It’s been a hard week. 

It’s been a week where the love, grace, and mercy of our Father has been so present. 

There’s so much more to share, and I hope that will happen soon.

For now, it’s time to figure out how to cram everything into my suitcase and still leave room for a few souvenirs for my people. (Including snacks.) 😀

Thank you, all…for your prayers, for your support, for being part of this journey. I’m blessed.

And may I live that way, knowing how blessed I am so I can be as generous as the people I’ve met this week. 

God is good. So. Good.

And I’m so thankful. 

 

Sig

Comments

  1. Hi Mel,
    Great post. Thank you for sharing and serving at work here in The Lutheran Mission of Peru and Castillo Fuerte. We are very happy and grateful for your visit and that despite the distance we have brothers all over the world who care and pray for us.

    Many hugs for your children and your husband from us.

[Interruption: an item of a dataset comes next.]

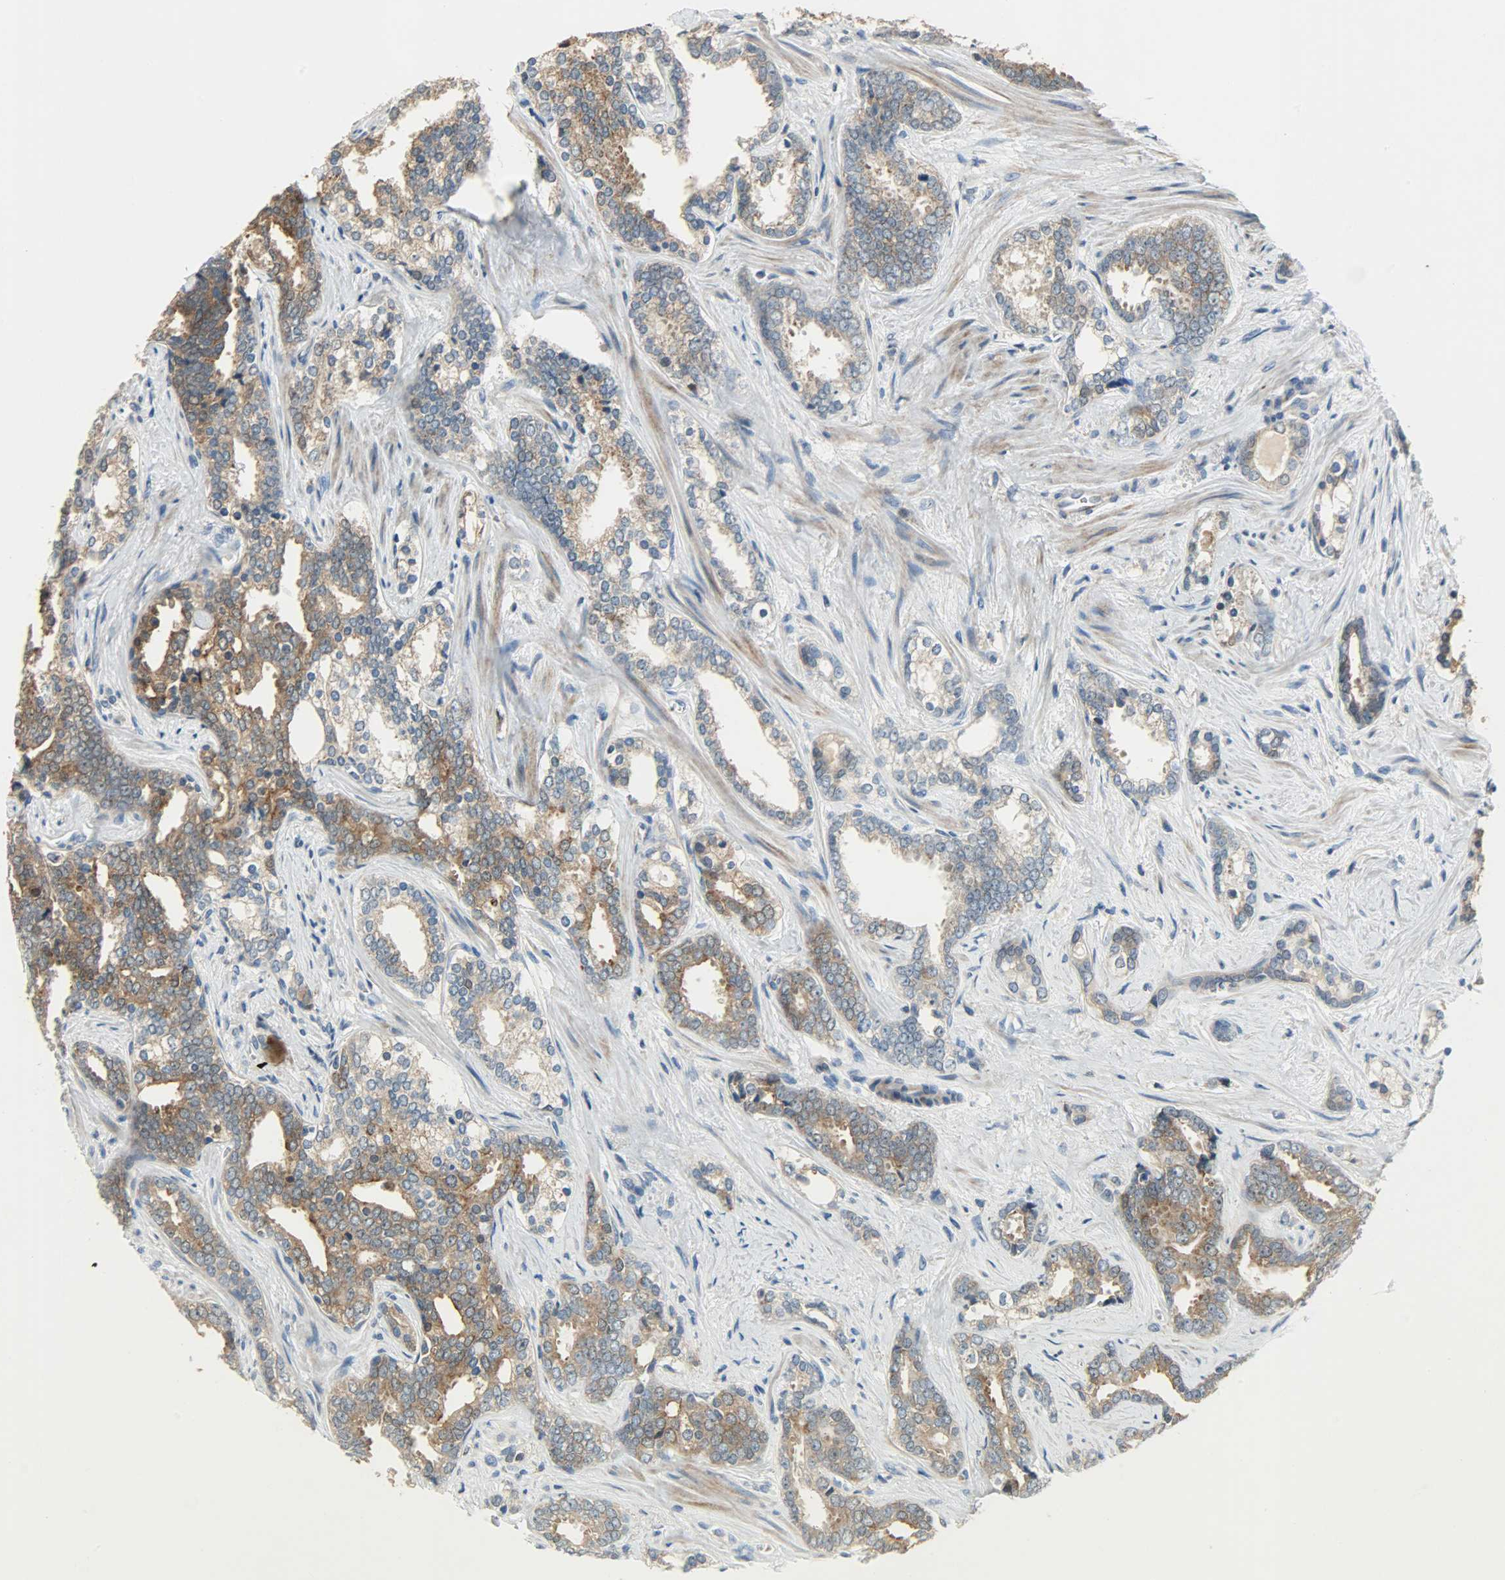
{"staining": {"intensity": "moderate", "quantity": ">75%", "location": "cytoplasmic/membranous"}, "tissue": "prostate cancer", "cell_type": "Tumor cells", "image_type": "cancer", "snomed": [{"axis": "morphology", "description": "Adenocarcinoma, High grade"}, {"axis": "topography", "description": "Prostate"}], "caption": "Prostate cancer tissue exhibits moderate cytoplasmic/membranous positivity in about >75% of tumor cells", "gene": "PPP1R1B", "patient": {"sex": "male", "age": 67}}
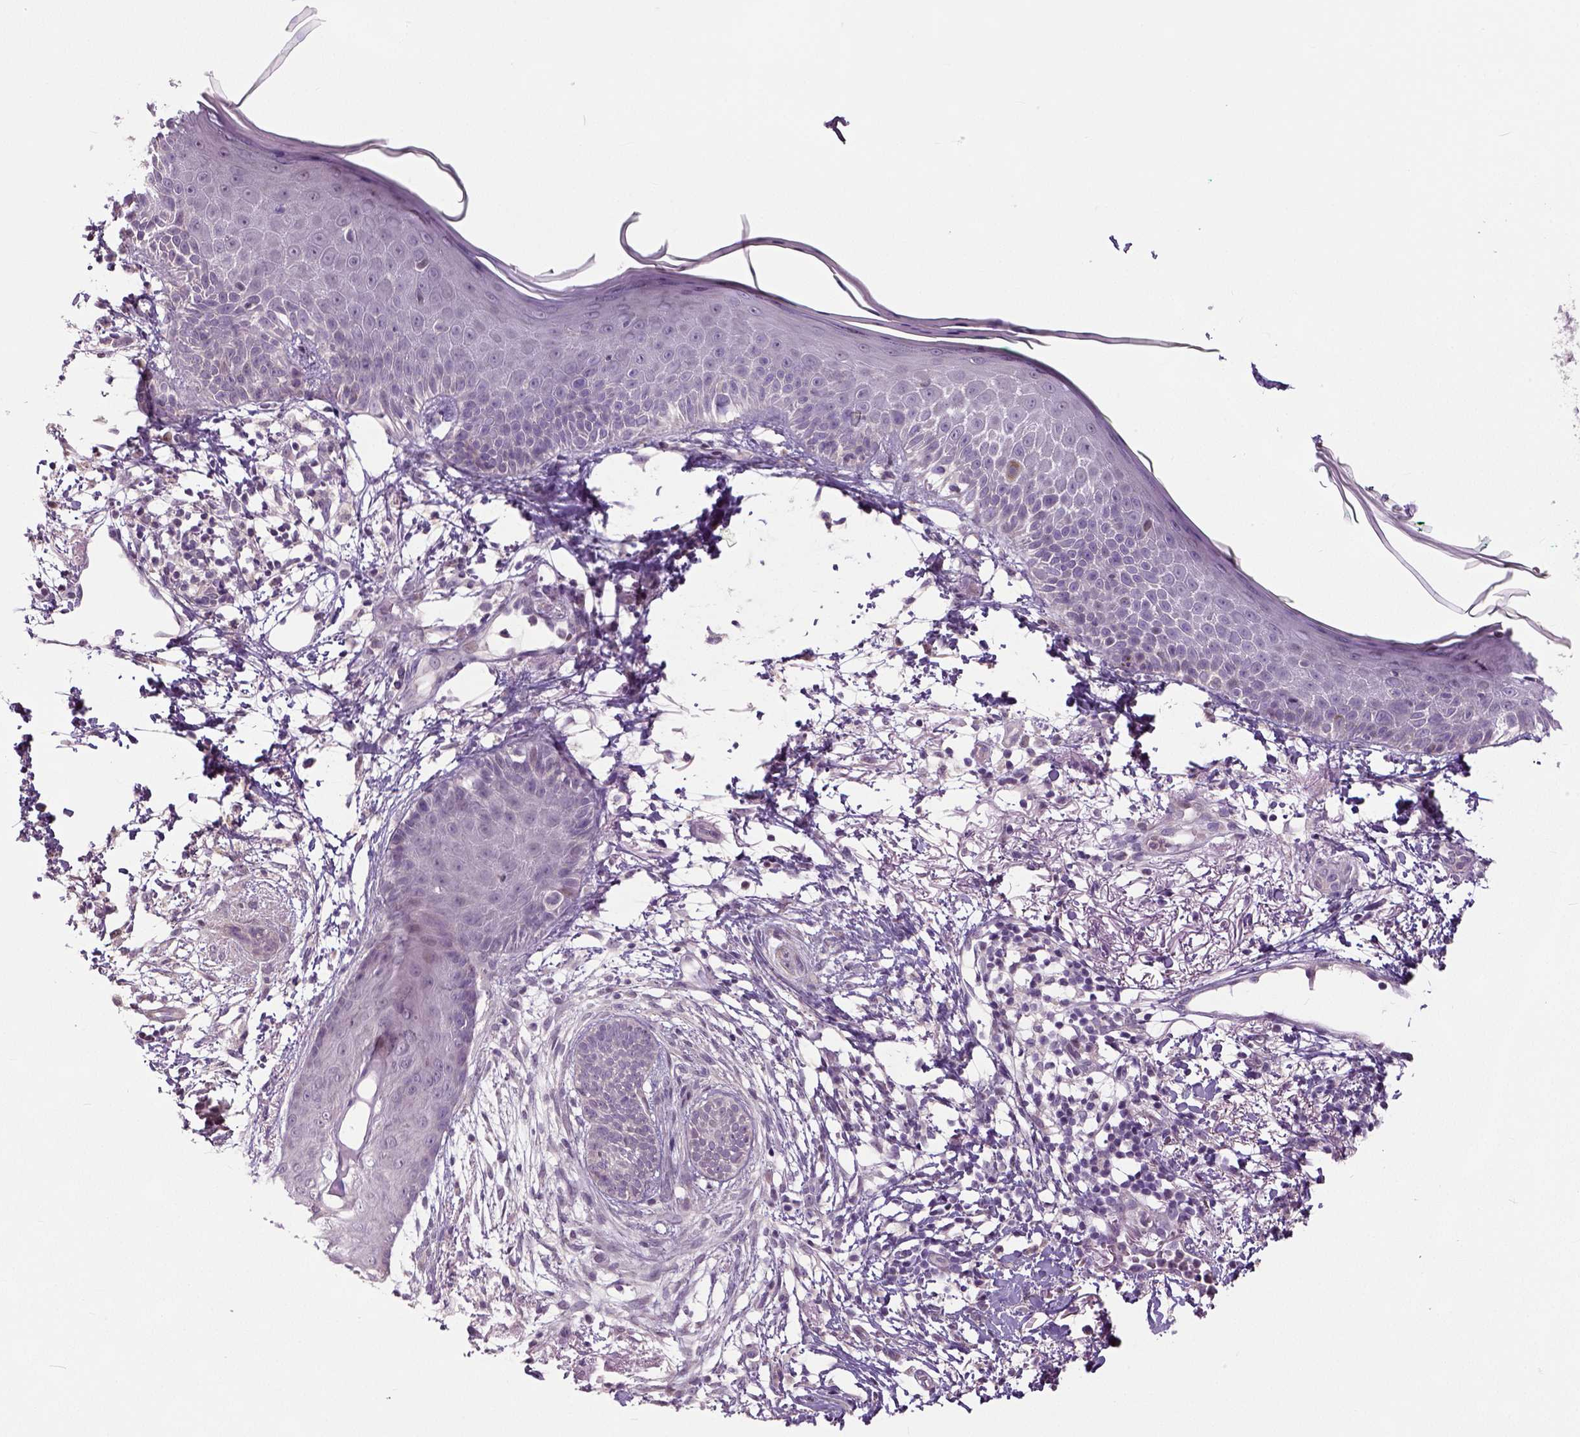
{"staining": {"intensity": "negative", "quantity": "none", "location": "none"}, "tissue": "skin cancer", "cell_type": "Tumor cells", "image_type": "cancer", "snomed": [{"axis": "morphology", "description": "Normal tissue, NOS"}, {"axis": "morphology", "description": "Basal cell carcinoma"}, {"axis": "topography", "description": "Skin"}], "caption": "Photomicrograph shows no significant protein staining in tumor cells of skin cancer. (DAB immunohistochemistry (IHC) visualized using brightfield microscopy, high magnification).", "gene": "NECAB1", "patient": {"sex": "male", "age": 84}}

    God bless your church and your family. Give our regards to all of them.

    In Christ,

    Osmel

    • Osmel, it was so wonderful to meet you and Yolanda and the people at Castillo Fuerte. It was a blessing to see your ministry there, and I look forward to praying for you all and hopefully returning for a visit someday. Thank you for welcoming us into your lives and letting us be a part of what God is doing there. :)

      We made it home yesterday, and I’ve already told my husband how much I want to bring him back to Peru with me to see all the amazing things God is doing.

      You are in our prayers every day! Hugs to all of you as well. I’m so thankful for the time we had in Peru and for the wonderful people we had the privilege to meet. Say hi to everyone!